Would you give the listing again exactly, without its images?

----------

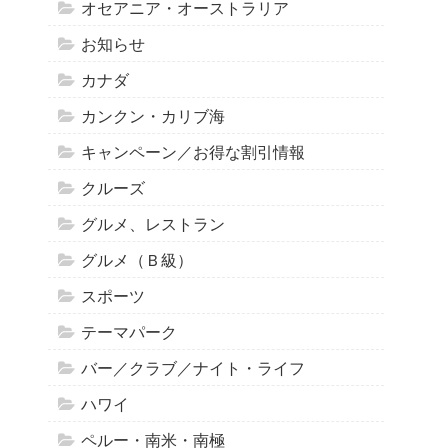
オセアニア・オーストラリア
お知らせ
カナダ
カンクン・カリブ海
キャンペーン／お得な割引情報
クルーズ
グルメ、レストラン
グルメ（Ｂ級）
スポーツ
テーマパーク
バー／クラブ／ナイト・ライフ
ハワイ
ペルー・南米・南極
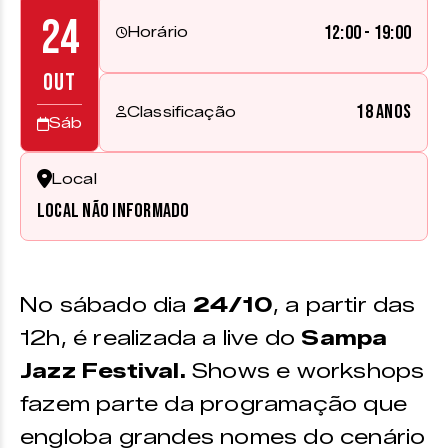
24
12:00 - 19:00
Horário
OUT
18 anos
Classificação
Sáb
Local
Local não informado
No sábado dia
24/10
, a partir das
12h, é realizada a live do
Sampa
Jazz Festival.
Shows e workshops
fazem parte da programação que
engloba grandes nomes do cenário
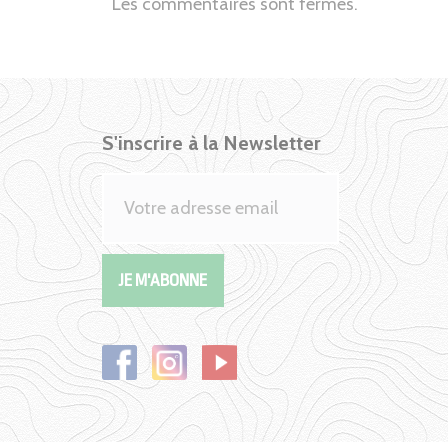
Les commentaires sont fermés.
S'inscrire à la Newsletter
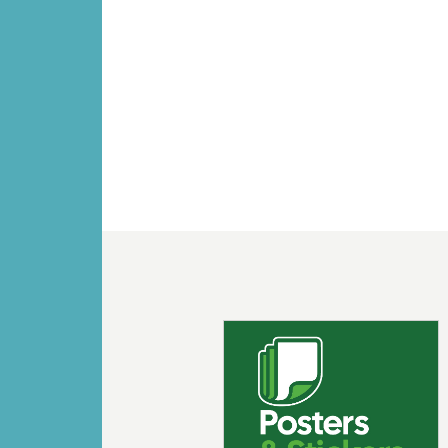
Vorige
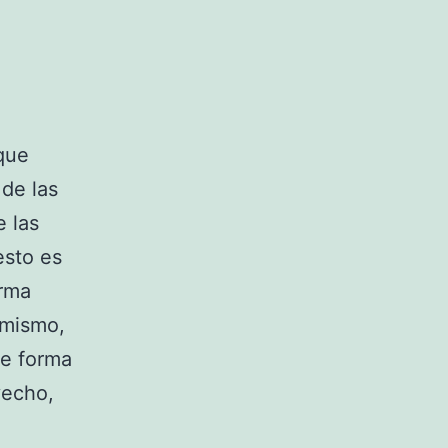
que
 de las
 las
esto es
orma
 mismo,
de forma
vecho,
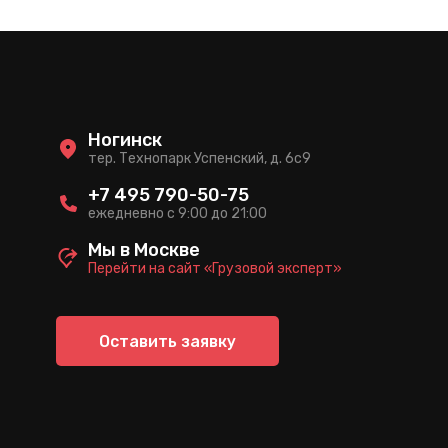
Ногинск
тер. Технопарк Успенский, д. 6c9
+7 495 790-50-75
ежедневно с 9:00 до 21:00
Мы в Москве
Перейти на сайт «Грузовой эксперт»
Оставить заявку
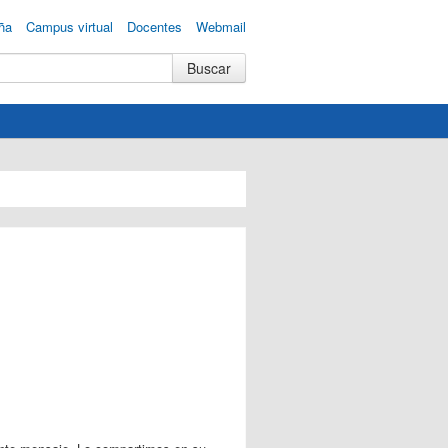
ña
Campus virtual
Docentes
Webmail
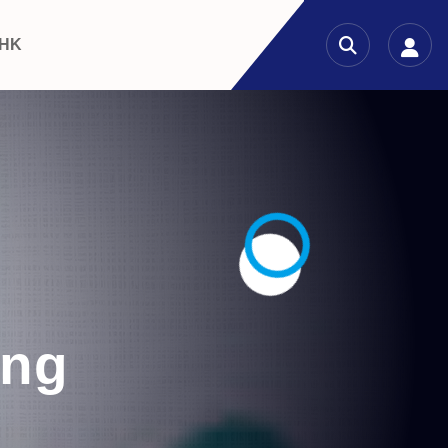
 HK
ang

----------

■ Solution for this problem
オセアニア・オーストラリア
お知らせ
カナダ
カンクン・カリブ海
キャンペーン／お得な割引情報
クルーズ
グルメ、レストラン
グルメ（Ｂ級）
スポーツ
テーマパーク
バー／クラブ／ナイト・ライフ
ハワイ
ペルー・南米・南極
24
12:00 - 19:00
Horário
OUT
18 anos
Classificação
Sáb
Local
Local não informado
No sábado dia
24/10
, a partir das
12h, é realizada a live do
Sampa
Jazz Festival.
Shows e workshops
fazem parte da programação que
engloba grandes nomes do cenário
Les commentaires sont fermés.
S'inscrire à la Newsletter
Vorige
que
 de las
 las
esto es
orma
 mismo,
de forma
vecho,
Ногинск
тер. Технопарк Успенский, д. 6c9
+7 495 790-50-75
ежедневно с 9:00 до 21:00
Мы в Москве
Перейти на сайт «Грузовой эксперт»
Оставить заявку
ña
Campus virtual
Docentes
Webmail
 HK
ang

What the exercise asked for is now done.